Hims & Hers Health announced that its pharmacy partner, Strive Pharmacy, would resume sales of its compounded GLP‑1 weight‑loss pill, a product that had been suspended after the U.S. Food and Drug Administration and the Department of Justice issued warning letters on March 3 2026 to 30 telehealth firms for misleading marketing claims about compounded GLP‑1s.
The warning letters cited violations of the Federal Food, Drug, and Cosmetic Act for marketing unapproved semaglutide formulations and for failing to provide adequate safety and efficacy data. Strive Pharmacy’s suspension was part of a broader FDA crackdown on mass‑marketed compounded GLP‑1 drugs, which the agency said could pose serious safety risks to patients.

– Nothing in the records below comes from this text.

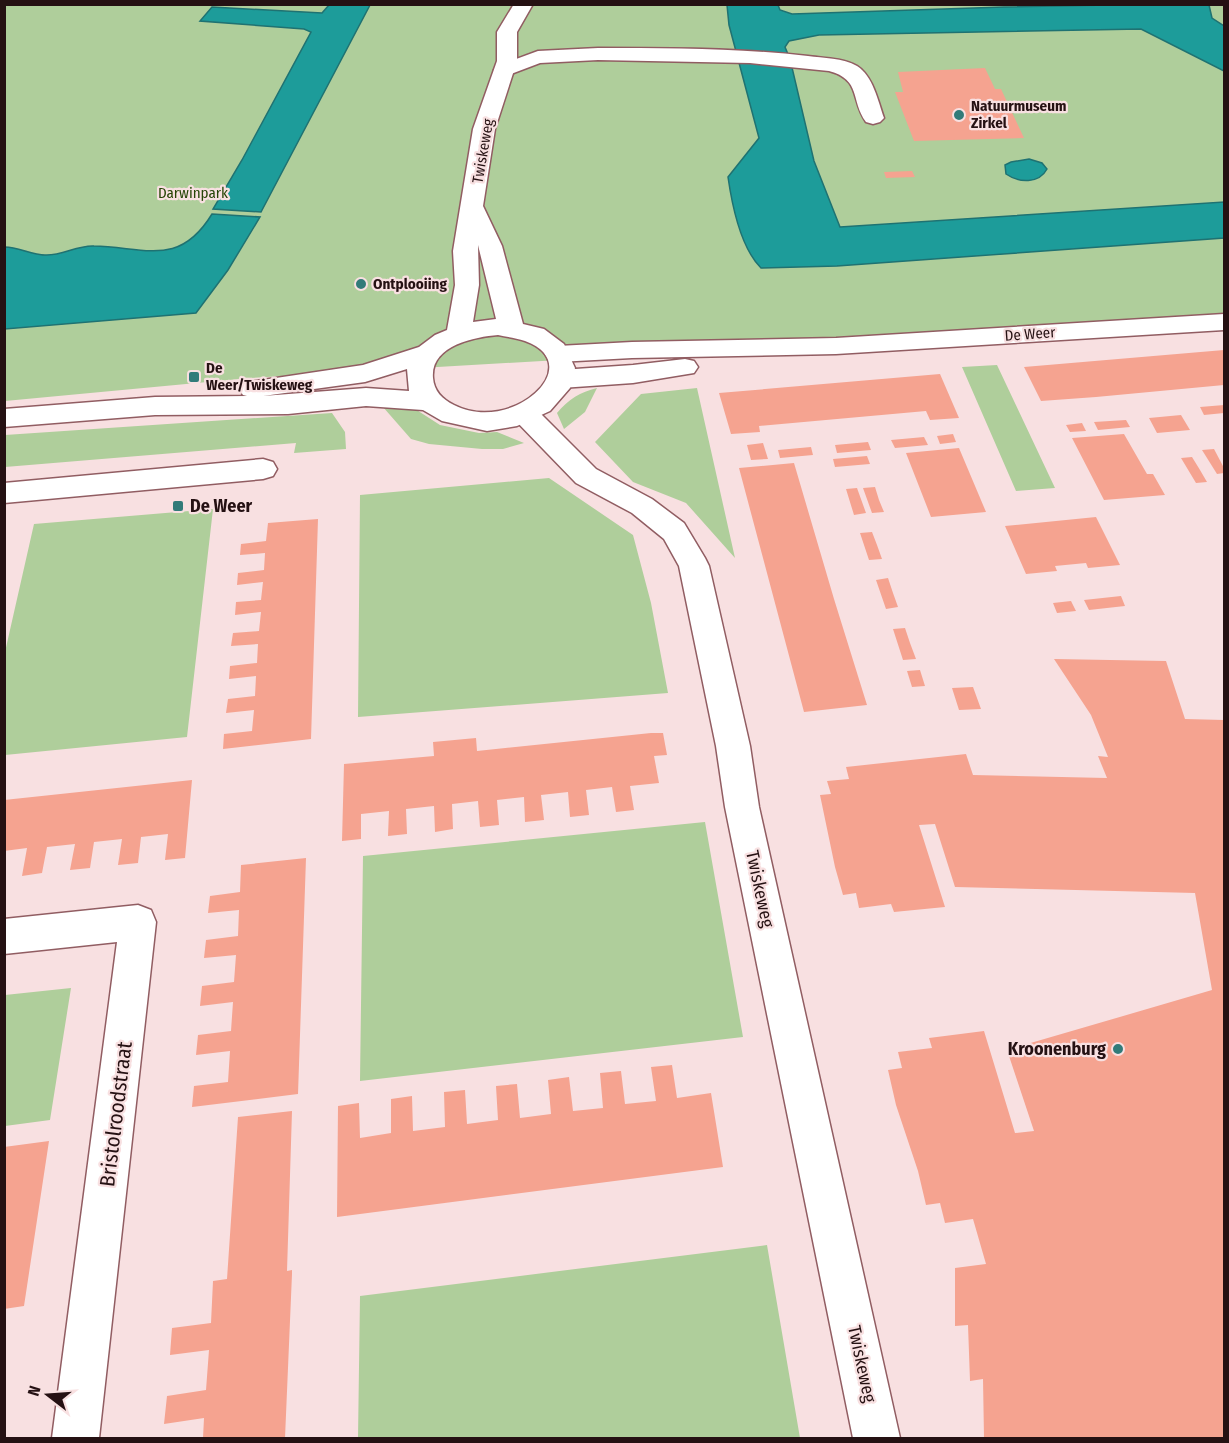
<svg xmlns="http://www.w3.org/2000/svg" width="1229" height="1443" viewBox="0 0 1229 1443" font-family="'Fira Sans Condensed',sans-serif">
<rect width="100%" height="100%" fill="#f8e0e1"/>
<path fill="#afce9b" d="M 5,5 L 1224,5 L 1224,313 L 950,337 L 250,378 L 5,401 Z
M 997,365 L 1055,488 L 1016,491 L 962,367 Z
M 597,388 L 585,412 L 564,429 L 557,413 C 569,399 580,392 597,388 Z
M 697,388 L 735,558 L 686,503 L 633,482 L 595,442 L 641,394 Z
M 383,407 L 412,407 L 440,425 L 479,433 L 497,432 L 524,443 L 503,449 L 482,449 L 429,444 L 411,439 Z
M 332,413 L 345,432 L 346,449 L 294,453 L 296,443 L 5,467 L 5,435 Z
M 549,478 L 633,535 L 651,603 L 668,693 L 358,717 L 360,495 Z
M 213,509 L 187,737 L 5,755 L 5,652 L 34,524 Z
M 705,822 L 743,1037 L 360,1081 L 363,856 Z
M 71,988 L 50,1120 L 5,1126 L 5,995 Z
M 767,1245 L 800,1438 L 358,1438 L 360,1296 Z"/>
<path fill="#1d9c9a" stroke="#1f7272" stroke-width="1.5" d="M 1162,4 L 1209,5 L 1212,18 L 1224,26 L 1224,71 L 1141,29 L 819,35 L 789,41 L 785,47 L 790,59 L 814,161 L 840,227 L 1224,202 L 1224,238 L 837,266 L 761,268 C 741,248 732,205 728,177 L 759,138 L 729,25 L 727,5 L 778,5 L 780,10 L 792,14 L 1004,7 Z
M 329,5 L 370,5 L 261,212 L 213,209 L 242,160 L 311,32 L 304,29 L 200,21 L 212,7 L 322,13 Z
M 1029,159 L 1042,163 L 1047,169 C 1039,184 1019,183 1006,174 L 1005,165 L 1011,162 Z
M 212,214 L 260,217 L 228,270 L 196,313 L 5,329 L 5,247 C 18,247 32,255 45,255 C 62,256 77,245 94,246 C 145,247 179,268 212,214 Z"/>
<path fill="#f5a390" d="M 985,68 L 995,89 L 1001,89 L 1024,138 L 914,141 L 895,92 L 903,92 L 898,72 Z
M 912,171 L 915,177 L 886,178 L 884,172 Z
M 1224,350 L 1224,385 L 1096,397 L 1041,401 L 1024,367 Z
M 940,374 L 959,418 L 930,420 L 926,411 L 759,426 L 760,432 L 731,434 L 719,393 Z
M 1224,405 L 1224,413 L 1204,415 L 1200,407 Z
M 1181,415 L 1190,430 L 1157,433 L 1149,418 Z
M 1126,420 L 1130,427 L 1098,430 L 1094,422 Z
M 1082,423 L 1086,431 L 1070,432 L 1066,425 Z
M 953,434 L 956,442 L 940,444 L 937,436 Z
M 1124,434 L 1147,474 L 1153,474 L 1165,495 L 1104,500 L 1072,438 Z
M 924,437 L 928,445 L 895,448 L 891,440 Z
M 868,442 L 871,450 L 837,453 L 835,445 Z
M 763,443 L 768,459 L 751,460 L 747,445 Z
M 811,447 L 813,455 L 780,458 L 778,450 Z
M 959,448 L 986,512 L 931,517 L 906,453 Z
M 1214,449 L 1224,468 L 1224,473 L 1217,474 L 1202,450 Z
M 867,456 L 870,464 L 835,467 L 833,459 Z
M 1192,457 L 1200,470 L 1207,482 L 1196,483 L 1181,458 Z
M 794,463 L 834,599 L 867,705 L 804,712 L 739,468 Z
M 875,487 L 879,500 L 884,512 L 872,513 L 863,488 Z
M 857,488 L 866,513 L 854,515 L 846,489 Z
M 1096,517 L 1120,565 L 1088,568 L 1086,563 L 1055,566 L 1057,571 L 1026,574 L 1005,526 Z
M 318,519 L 311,739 L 223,749 L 224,734 L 252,731 L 254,710 L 226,713 L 228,699 L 255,696 L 256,676 L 229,679 L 230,666 L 257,663 L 258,644 L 231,646 L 233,633 L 259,631 L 261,612 L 235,615 L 236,602 L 261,600 L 263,582 L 237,585 L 238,573 L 264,570 L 265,553 L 240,555 L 241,544 L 266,541 L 268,523 Z
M 872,532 L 877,545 L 882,559 L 869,560 L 860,533 Z
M 888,578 L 893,593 L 898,607 L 886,609 L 876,580 Z
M 1121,596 L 1125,606 L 1089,610 L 1084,600 Z
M 1071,601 L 1076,611 L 1057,613 L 1053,603 Z
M 905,628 L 910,643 L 916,659 L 903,660 L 893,629 Z
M 1054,659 L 1166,661 L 1185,719 L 1224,720 L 1224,1438 L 984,1438 L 983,1379 L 970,1381 L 968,1325 L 955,1326 L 955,1268 L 986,1264 L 973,1219 L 945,1223 L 940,1203 L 926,1205 L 918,1171 L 896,1105 L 888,1070 L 902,1068 L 898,1052 L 932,1048 L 929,1038 L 984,1031 L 1015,1133 L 1034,1131 L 1007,1050 L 1212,990 L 1195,893 L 955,887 L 935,824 L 919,825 L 945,907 L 894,912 L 891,904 L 859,908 L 856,893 L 843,895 L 835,867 L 820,795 L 831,794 L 827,781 L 849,779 L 846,767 L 966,754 L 973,775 L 1107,778 L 1098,756 L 1108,757 L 1091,715 Z
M 920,670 L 925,686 L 912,687 L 907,671 Z
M 973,687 L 981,709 L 959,710 L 952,688 Z
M 651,733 L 663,733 L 667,755 L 654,756 L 659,783 L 630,786 L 634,810 L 616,812 L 612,787 L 586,790 L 589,815 L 570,817 L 568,792 L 541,795 L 544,820 L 525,822 L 524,797 L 497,800 L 499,825 L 480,827 L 478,801 L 452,804 L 453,829 L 435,832 L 434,806 L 406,809 L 407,834 L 388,836 L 389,811 L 361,814 L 361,839 L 342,841 L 344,764 L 434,756 L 433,742 L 476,738 L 477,751 Z
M 192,780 L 185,858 L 165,860 L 168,834 L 141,837 L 138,863 L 118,865 L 122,839 L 94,842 L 90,868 L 70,870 L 75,844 L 47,847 L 42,873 L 22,876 L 27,848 L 4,851 L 4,800 Z
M 306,858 L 298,1094 L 192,1107 L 194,1086 L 228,1082 L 230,1051 L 196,1055 L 198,1035 L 231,1031 L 233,1002 L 200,1006 L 202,986 L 234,982 L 236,955 L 204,958 L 206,940 L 238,936 L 239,910 L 208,913 L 210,896 L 240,892 L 241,865 Z
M 672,1065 L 677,1098 L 711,1093 L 723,1167 L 337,1217 L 338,1106 L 359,1103 L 360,1138 L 391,1133 L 391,1099 L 412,1096 L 413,1131 L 445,1127 L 444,1092 L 465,1090 L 467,1124 L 498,1120 L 496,1086 L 517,1084 L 520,1118 L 551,1114 L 548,1080 L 569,1077 L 573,1111 L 603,1108 L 600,1073 L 621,1071 L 625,1104 L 656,1101 L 651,1067 Z
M 292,1111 L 287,1271 L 292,1270 L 292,1274 L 285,1438 L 203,1438 L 204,1418 L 164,1424 L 167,1396 L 206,1390 L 209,1350 L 170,1355 L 172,1328 L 211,1323 L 213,1281 L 227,1279 L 238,1117 Z
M 49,1141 L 24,1306 L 4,1309 L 4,1147 Z"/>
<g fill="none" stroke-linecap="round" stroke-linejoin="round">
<defs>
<path id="minor" d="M 1224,314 L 1224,330 L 836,354 L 632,358 L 558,362 L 549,360 L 545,354 L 549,348 L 558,346 L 632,342 L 836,338 Z
M 685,359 L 694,361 L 698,367 L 694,373 L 633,383 L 561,388 L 552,385 L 548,379 L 552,373 L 561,370 L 633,365 Z
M 525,405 L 535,408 L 596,469 L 652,499 L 684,523 L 705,558 L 709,566 L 750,746 L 759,807 L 900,1438 L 853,1438 L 725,807 L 716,746 L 679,566 L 664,539 L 632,513 L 576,483 L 515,420 L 512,414 L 515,408 Z
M 263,459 L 273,462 L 277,469 L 273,476 L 263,479 L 4,503 L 4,483 Z
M 138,905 L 151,910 L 156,922 L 99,1438 L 52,1438 L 117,942 L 4,954 L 4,919 Z"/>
<path id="tertiary" d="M 598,48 C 668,48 738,48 808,56 C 823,58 843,58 857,66 C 873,76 878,101 884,118 L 880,122 L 873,124 L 866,122 C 850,100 862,80 829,71 L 750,63 L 598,60 L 540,63 L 511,74 L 497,74 L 494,70 L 497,66 L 538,51 Z"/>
<path id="secondary" d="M 514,4 L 533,4 L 517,32 L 517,61 L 495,129 L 483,206 L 502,246 L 523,324 L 544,329 L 564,344 L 575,368 L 570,388 L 550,411 L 517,426 L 487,431 L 442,421 L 423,410 L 366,406 L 288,414 L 155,415 L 4,427 L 4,409 L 155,397 L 247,396 L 243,395 L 239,389 L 243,383 L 363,365 L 419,347 L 435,335 L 447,330 L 455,285 L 453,251 L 473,129 L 497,61 L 497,32 ZM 478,245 L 496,319 L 473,322 L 479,285 ZM 498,335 C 507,337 516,338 525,341 C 589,364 513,435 454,405 C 442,399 434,391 433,378 C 430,346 474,337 498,335 ZM 407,369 L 409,391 L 366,388 L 263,396 L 365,382 Z"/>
</defs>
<use href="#minor" stroke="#915d62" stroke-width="3"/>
<use href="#tertiary" stroke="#915d62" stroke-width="3"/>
<use href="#secondary" stroke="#915d62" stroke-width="3"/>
<use href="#minor" fill="#fff" fill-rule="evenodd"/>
<use href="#tertiary" fill="#fff" fill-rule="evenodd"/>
<use href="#secondary" fill="#fff" fill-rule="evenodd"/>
</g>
<g fill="#327b79" stroke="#f8e0e1" stroke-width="2">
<circle cx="959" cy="115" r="6"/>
<circle cx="361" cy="284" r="6"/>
<rect x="188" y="371" width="12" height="12" rx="3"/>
<rect x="172" y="500" width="12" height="12" rx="3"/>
<circle cx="1118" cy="1049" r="6"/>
</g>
<g text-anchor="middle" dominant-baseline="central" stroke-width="4.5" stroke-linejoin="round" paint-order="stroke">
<g font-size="15" font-weight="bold" fill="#251113" stroke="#f8e0e1" text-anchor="start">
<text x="971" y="106">Natuurmuseum<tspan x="971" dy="17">Zirkel</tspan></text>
<text x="373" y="284">Ontplooiing</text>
<text x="206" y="368">De<tspan x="206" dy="17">Weer/Twiskeweg</tspan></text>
</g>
<g font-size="15" fill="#251113" stroke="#f8e0e1">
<text transform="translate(483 151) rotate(-80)">Twiskeweg</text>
<text transform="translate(1030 334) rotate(-4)">De Weer</text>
</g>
<g font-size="15" fill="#264506" stroke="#f8e0e1">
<text x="193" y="193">Darwinpark</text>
</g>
<g font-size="18" font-weight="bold" fill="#251113" stroke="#f8e0e1" text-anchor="start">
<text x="190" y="506">De Weer</text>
<text x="1106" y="1049" text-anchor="end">Kroonenburg</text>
</g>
<g font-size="18" fill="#251113" stroke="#f8e0e1">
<text transform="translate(760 889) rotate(78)">Twiskeweg</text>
<text transform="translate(862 1364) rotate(78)">Twiskeweg</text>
</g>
<g font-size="21" fill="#251113" stroke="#f8e0e1">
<text transform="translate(116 1114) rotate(-83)">Bristolroodstraat</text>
</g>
</g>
<rect width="1229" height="1443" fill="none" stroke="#251113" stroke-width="12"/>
<g transform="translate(48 1395) rotate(287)" stroke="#f8e0e1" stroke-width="4.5" paint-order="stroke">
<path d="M0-4.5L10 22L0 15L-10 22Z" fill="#251113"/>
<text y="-9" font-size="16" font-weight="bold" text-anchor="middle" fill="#251113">N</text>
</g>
</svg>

Strive Pharmacy confirmed that sales of the compounded GLP‑1 pill resumed on March 4 2026, the day after the warning letters were issued. The company said it had taken corrective actions, including updating labeling, improving quality controls, and ensuring compliance with FDA guidance, to address the agency’s concerns. The resumption is expected to restore a significant portion of the weight‑loss segment’s revenue, which had been temporarily halted.
Hims & Hers’ weight‑loss business has been a key growth driver, contributing to a 49% year‑over‑year revenue increase to $599 million in Q3 2025 and a projected full‑year 2025 revenue of $2.335 billion to $2.355 billion. The company’s gross margin contracted to 74% in Q3 2025 from 79% in Q3 2024, largely due to higher‑cost personalized GLP‑1 offerings. Adjusted EBITDA rose to $78.4 million in Q3 2025 from $51.1 million in Q3 2024, reflecting disciplined cost management amid margin compression. Management has emphasized a shift toward non‑GLP‑1 offerings, noting that hormone therapies, menopause support, and diagnostics now generate the majority of cash flow.
Following the announcement, market participants reacted to the regulatory context and the company’s corrective steps. Analysts noted that while the resumption of sales mitigates immediate revenue loss, the ongoing FDA scrutiny and the recent Novo Nordisk patent infringement lawsuit could continue to weigh on investor sentiment. The company’s diversification strategy and strong non‑GLP‑1 revenue streams were highlighted as mitigating factors in the broader market assessment.